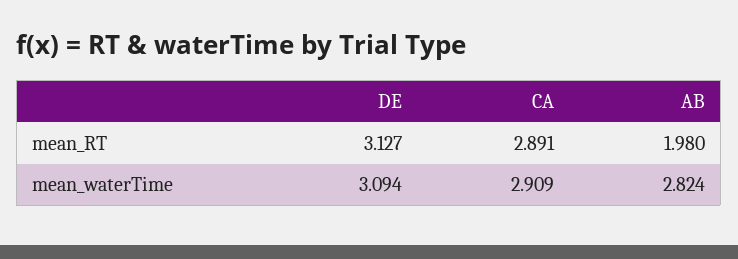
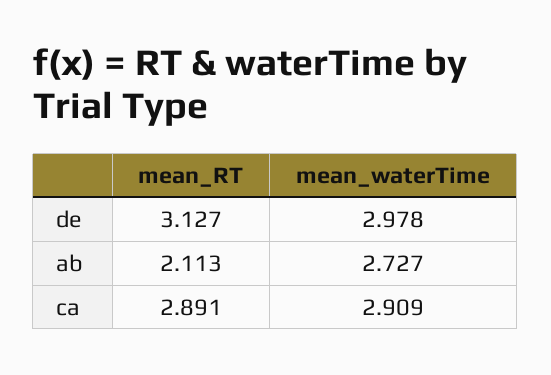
  {
    "DE": {
      "mean_RT": 3.127,
-     "mean_waterTime": 3.094
+     "mean_waterTime": 2.978
    },
    "CA": {
      "mean_RT": 2.891,
      "mean_waterTime": 2.909
    },
    "AB": {
-     "mean_RT": 1.98,
+     "mean_RT": 2.113,
-     "mean_waterTime": 2.824
+     "mean_waterTime": 2.727
    }
  }

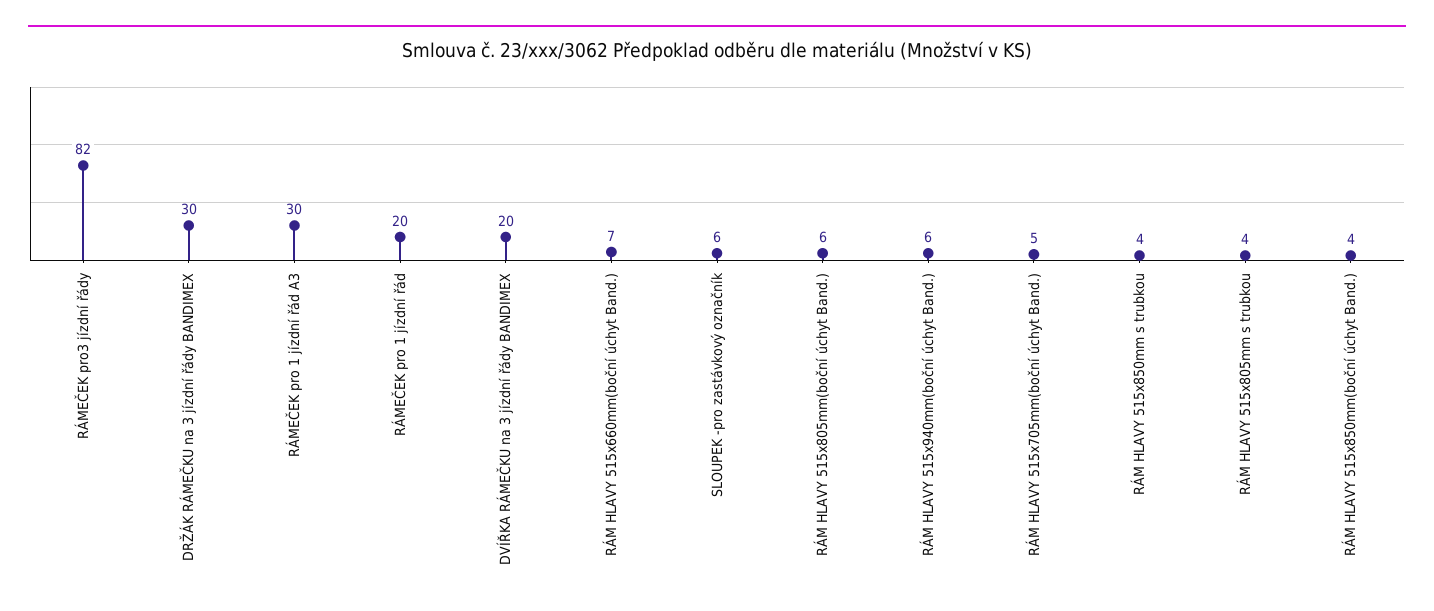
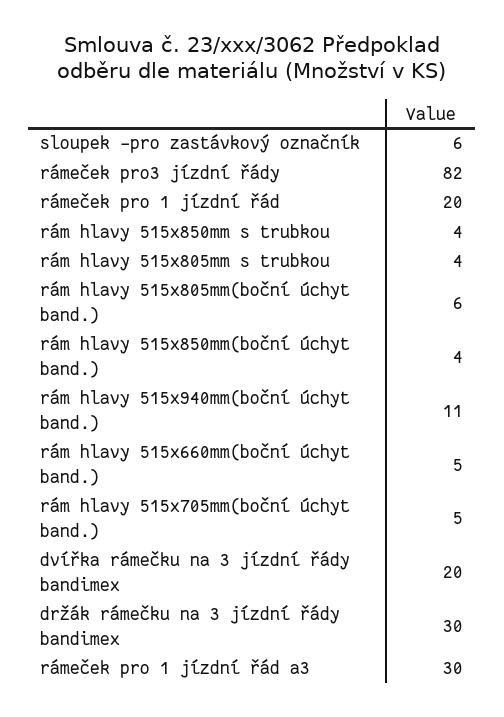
  {
    "RÁMEČEK pro3 jízdní řády": 82,
    "DRŽÁK RÁMEČKU na 3 jízdní řády BANDIMEX": 30,
    "RÁMEČEK pro 1 jízdní řád A3": 30,
    "RÁMEČEK pro 1 jízdní řád": 20,
    "DVÍŘKA RÁMEČKU na 3 jízdní řády BANDIMEX": 20,
-   "RÁM HLAVY 515x660mm(boční úchyt Band.)": 7,
+   "RÁM HLAVY 515x660mm(boční úchyt Band.)": 5,
    "SLOUPEK -pro zastávkový označník": 6,
    "RÁM HLAVY 515x805mm(boční úchyt Band.)": 6,
-   "RÁM HLAVY 515x940mm(boční úchyt Band.)": 6,
+   "RÁM HLAVY 515x940mm(boční úchyt Band.)": 11,
    "RÁM HLAVY 515x705mm(boční úchyt Band.)": 5,
    "RÁM HLAVY 515x850mm s trubkou": 4,
    "RÁM HLAVY 515x805mm s trubkou": 4,
    "RÁM HLAVY 515x850mm(boční úchyt Band.)": 4
  }

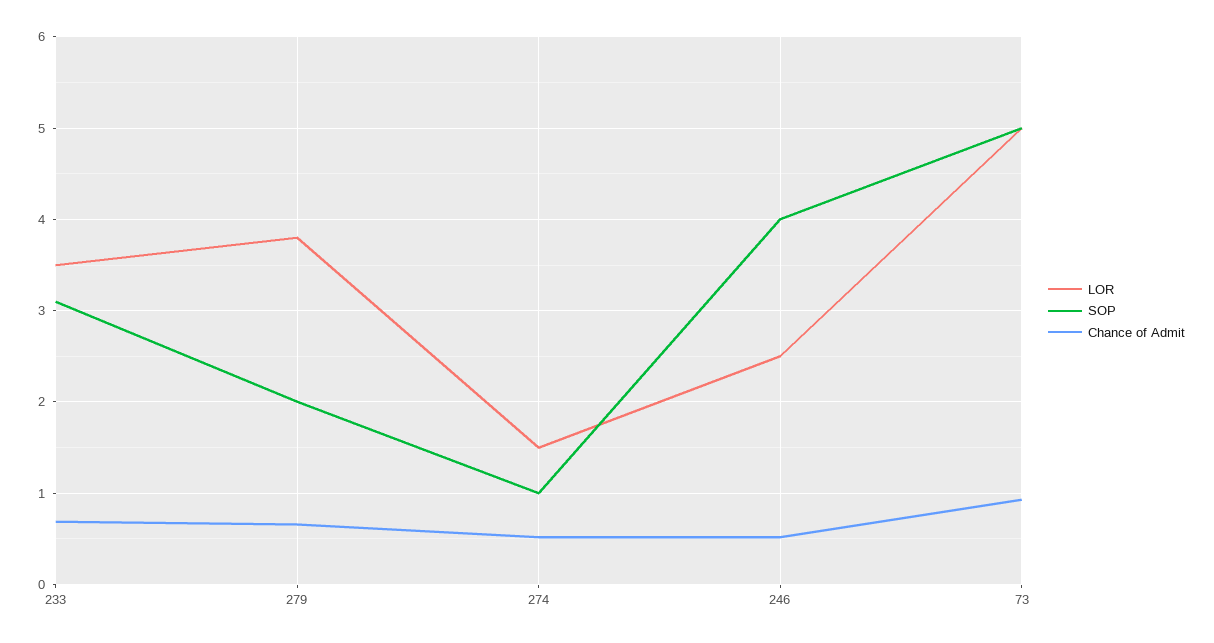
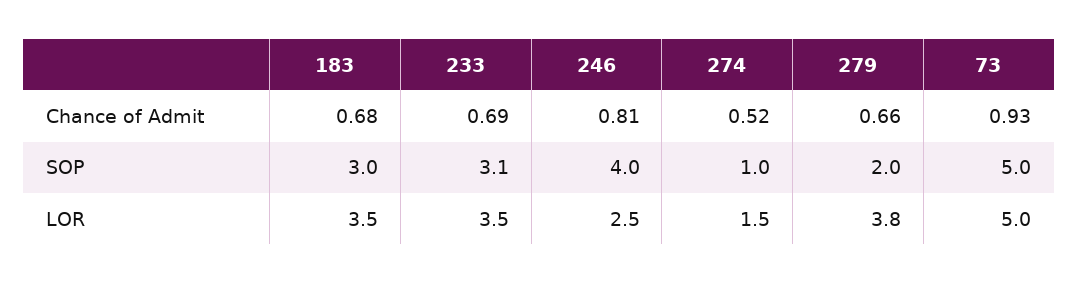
  {
    "LOR": {
      "233": 3.5,
      "279": 3.8,
      "274": 1.5,
      "246": 2.5,
-     "73": 5
+     "73": 5,
+     "183": 3.5
    },
    "SOP": {
      "233": 3.1,
      "279": 2,
      "274": 1,
      "246": 4,
-     "73": 5
+     "73": 5,
+     "183": 3
    },
    "Chance of Admit": {
      "233": 0.69,
      "279": 0.66,
      "274": 0.52,
-     "246": 0.5,
+     "246": 0.81,
-     "73": 0.93
+     "73": 0.93,
+     "183": 0.68
    }
  }

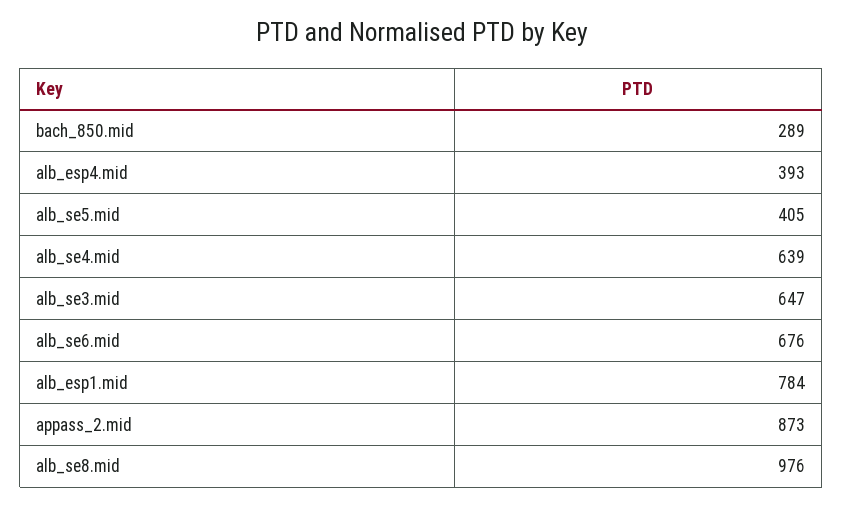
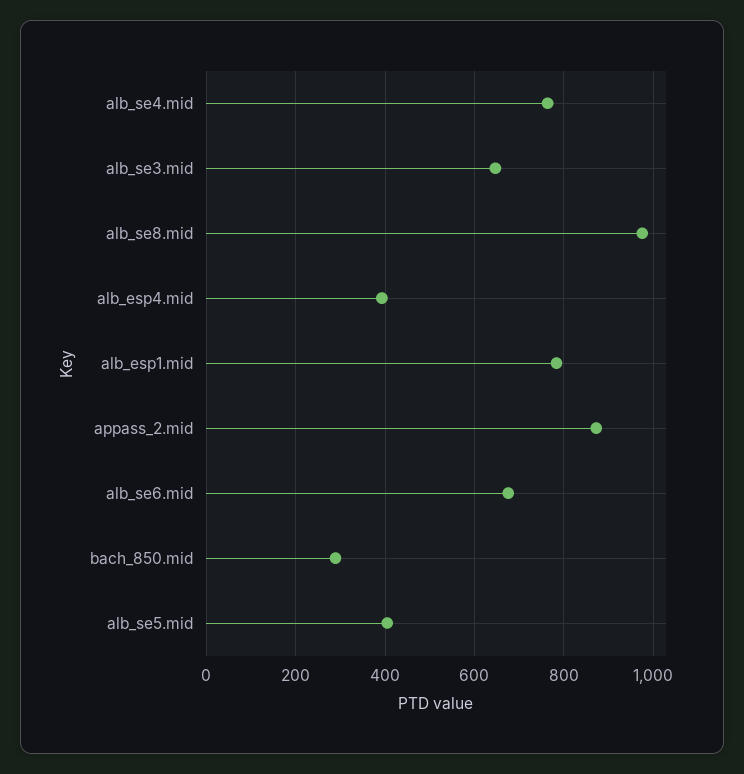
  {
    "bach_850.mid": 289,
    "alb_esp4.mid": 393,
    "alb_se5.mid": 405,
-   "alb_se4.mid": 639,
+   "alb_se4.mid": 760,
    "alb_se3.mid": 647,
    "alb_se6.mid": 676,
    "alb_esp1.mid": 784,
    "appass_2.mid": 873,
    "alb_se8.mid": 976
  }

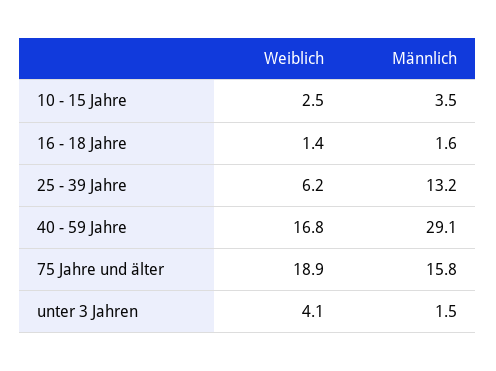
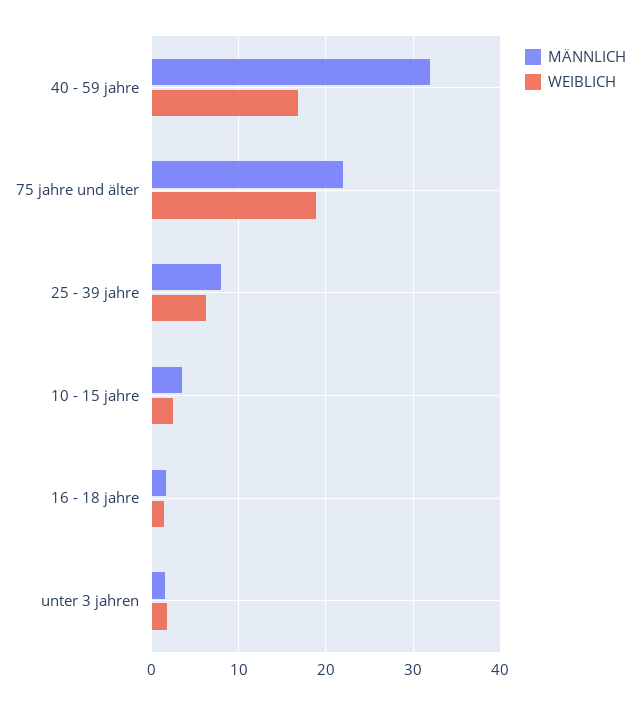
  {
    "Weiblich": {
      "10 - 15 Jahre": 2.5,
      "16 - 18 Jahre": 1.4,
      "25 - 39 Jahre": 6.2,
      "40 - 59 Jahre": 16.8,
      "75 Jahre und älter": 18.9,
-     "unter 3 Jahren": 4.1
+     "unter 3 Jahren": 2
    },
    "Männlich": {
      "10 - 15 Jahre": 3.5,
      "16 - 18 Jahre": 1.6,
-     "25 - 39 Jahre": 13.2,
+     "25 - 39 Jahre": 8,
-     "40 - 59 Jahre": 29.1,
+     "40 - 59 Jahre": 32,
-     "75 Jahre und älter": 15.8,
+     "75 Jahre und älter": 22,
      "unter 3 Jahren": 1.5
    }
  }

|---|

Going through the material, count each line that carries the word "RÁMEČEK", and output only that count.

3